Oh, you know it'll never be "stable". :) And you never know who else will pick up the ball.

Yes, Image *Management* apps.

Posted Apr 22, 2005 2:03 UTC (Fri) by allenp (subscriber, #5654) [Link]

> Have a look at _exifiron_ ...

Yep. I use exifiron for lossless cropping, rotation, or both.
I've fiddled with jpegtran as well, and can't remember what
I've ended up using for what. :-)

>> I've always intended to release my ImageTool at some point if it ever
>> stabilized. With so many strong competitors already out there, I may
>> just keep it to myself. :-)

>Oh, you know it'll never be "stable". :) And you never know who else will >pick up the ball.

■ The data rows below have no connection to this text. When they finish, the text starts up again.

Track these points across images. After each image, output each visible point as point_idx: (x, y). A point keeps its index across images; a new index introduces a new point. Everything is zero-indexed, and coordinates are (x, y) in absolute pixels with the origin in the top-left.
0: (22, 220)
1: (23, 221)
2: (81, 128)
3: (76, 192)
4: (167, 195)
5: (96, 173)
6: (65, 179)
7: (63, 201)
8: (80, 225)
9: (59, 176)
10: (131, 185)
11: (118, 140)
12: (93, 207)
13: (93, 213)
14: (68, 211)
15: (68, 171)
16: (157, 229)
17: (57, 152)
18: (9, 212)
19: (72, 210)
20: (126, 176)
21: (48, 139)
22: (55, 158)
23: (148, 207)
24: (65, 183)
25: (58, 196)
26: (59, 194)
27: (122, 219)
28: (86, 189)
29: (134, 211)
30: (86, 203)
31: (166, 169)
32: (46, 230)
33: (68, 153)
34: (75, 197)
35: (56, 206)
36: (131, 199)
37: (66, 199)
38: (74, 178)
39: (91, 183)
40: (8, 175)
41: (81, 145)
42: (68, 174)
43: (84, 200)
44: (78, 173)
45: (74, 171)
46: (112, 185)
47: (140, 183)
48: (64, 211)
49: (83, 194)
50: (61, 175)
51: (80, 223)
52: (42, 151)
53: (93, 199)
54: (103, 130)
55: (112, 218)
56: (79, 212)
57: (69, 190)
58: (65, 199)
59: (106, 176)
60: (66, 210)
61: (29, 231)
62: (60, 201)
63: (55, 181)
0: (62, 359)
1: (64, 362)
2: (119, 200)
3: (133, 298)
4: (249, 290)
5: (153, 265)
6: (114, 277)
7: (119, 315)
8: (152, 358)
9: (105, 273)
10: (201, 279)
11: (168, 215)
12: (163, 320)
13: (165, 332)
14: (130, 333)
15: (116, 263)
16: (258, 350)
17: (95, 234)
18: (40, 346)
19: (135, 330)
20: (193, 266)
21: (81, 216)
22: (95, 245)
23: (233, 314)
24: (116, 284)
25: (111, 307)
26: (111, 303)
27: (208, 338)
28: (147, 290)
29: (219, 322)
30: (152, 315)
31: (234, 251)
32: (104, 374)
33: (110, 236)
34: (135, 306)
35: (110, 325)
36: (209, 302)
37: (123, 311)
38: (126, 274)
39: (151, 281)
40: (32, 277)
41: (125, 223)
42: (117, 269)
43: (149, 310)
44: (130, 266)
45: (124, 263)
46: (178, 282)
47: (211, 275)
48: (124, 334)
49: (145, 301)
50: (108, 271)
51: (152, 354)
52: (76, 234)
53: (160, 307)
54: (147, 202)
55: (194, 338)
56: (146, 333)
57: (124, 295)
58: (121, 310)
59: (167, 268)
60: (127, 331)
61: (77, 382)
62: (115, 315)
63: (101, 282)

When it's stable enough that someone who's unfamiliar with the
code (and may not be a coder) can install it and get it to do
something useful, I'll release it. I get lots of interest
whenever I describe what I'm doing, so I know I'll have no
shortage of beta testers.

Paul Allen

Yes, Image *Management* apps.

Posted Apr 22, 2005 13:54 UTC (Fri) by pizza (subscriber, #46) [Link]

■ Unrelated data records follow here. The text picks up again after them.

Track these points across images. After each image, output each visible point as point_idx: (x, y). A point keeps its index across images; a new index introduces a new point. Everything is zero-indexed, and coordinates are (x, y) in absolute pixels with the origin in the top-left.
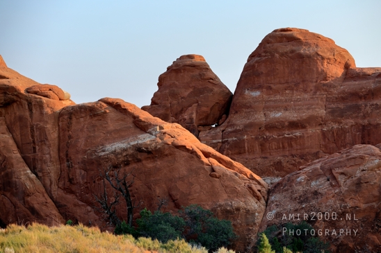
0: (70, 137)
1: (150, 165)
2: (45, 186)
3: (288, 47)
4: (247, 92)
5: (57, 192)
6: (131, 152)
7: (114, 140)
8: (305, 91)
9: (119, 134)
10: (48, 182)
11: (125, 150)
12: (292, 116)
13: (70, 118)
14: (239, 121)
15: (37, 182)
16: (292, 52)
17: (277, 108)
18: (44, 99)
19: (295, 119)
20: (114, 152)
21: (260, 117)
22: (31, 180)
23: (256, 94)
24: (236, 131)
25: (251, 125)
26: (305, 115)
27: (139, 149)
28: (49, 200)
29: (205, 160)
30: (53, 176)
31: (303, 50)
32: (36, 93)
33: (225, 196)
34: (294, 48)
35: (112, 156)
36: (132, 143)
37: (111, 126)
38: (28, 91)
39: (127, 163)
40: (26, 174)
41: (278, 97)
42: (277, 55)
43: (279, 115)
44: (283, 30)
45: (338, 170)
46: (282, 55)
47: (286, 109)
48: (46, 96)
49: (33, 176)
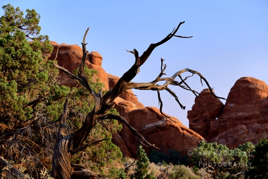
0: (134, 122)
1: (161, 133)
2: (125, 141)
3: (245, 85)
4: (229, 104)
5: (129, 144)
6: (154, 128)
7: (149, 123)
8: (252, 104)
9: (151, 121)
10: (126, 140)
11: (152, 127)
12: (246, 114)
13: (134, 114)
14: (225, 116)
15: (122, 140)
16: (247, 87)
17: (240, 111)
18: (125, 107)
19: (247, 116)
20: (148, 128)
21: (233, 115)
22: (119, 139)
23: (232, 105)
24: (224, 121)
25: (229, 119)
26: (250, 114)
27: (157, 127)
28: (126, 147)
29: (181, 131)
30: (128, 137)
31: (251, 86)
32: (122, 104)
33: (188, 146)
34: (247, 85)
35: (148, 130)
36: (155, 124)
37: (149, 118)
38: (119, 104)
39: (153, 132)
40: (118, 137)
41: (241, 106)
42: (240, 89)
43: (241, 114)
44: (244, 78)
45: (229, 135)
46: (243, 88)
47: (244, 111)
48: (126, 106)
49: (120, 137)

>Yep. I use exifiron for lossless cropping, rotation, or both.
>I've fiddled with jpegtran as well, and can't remember what
>I've ended up using for what. :-)

jpegtran has issues with every digicam I've owned.. it always left a strip on the side of the image unless I used the --trim option. So I ended up getting a lossy rotation. I was rather happy to discover exifiron got it right.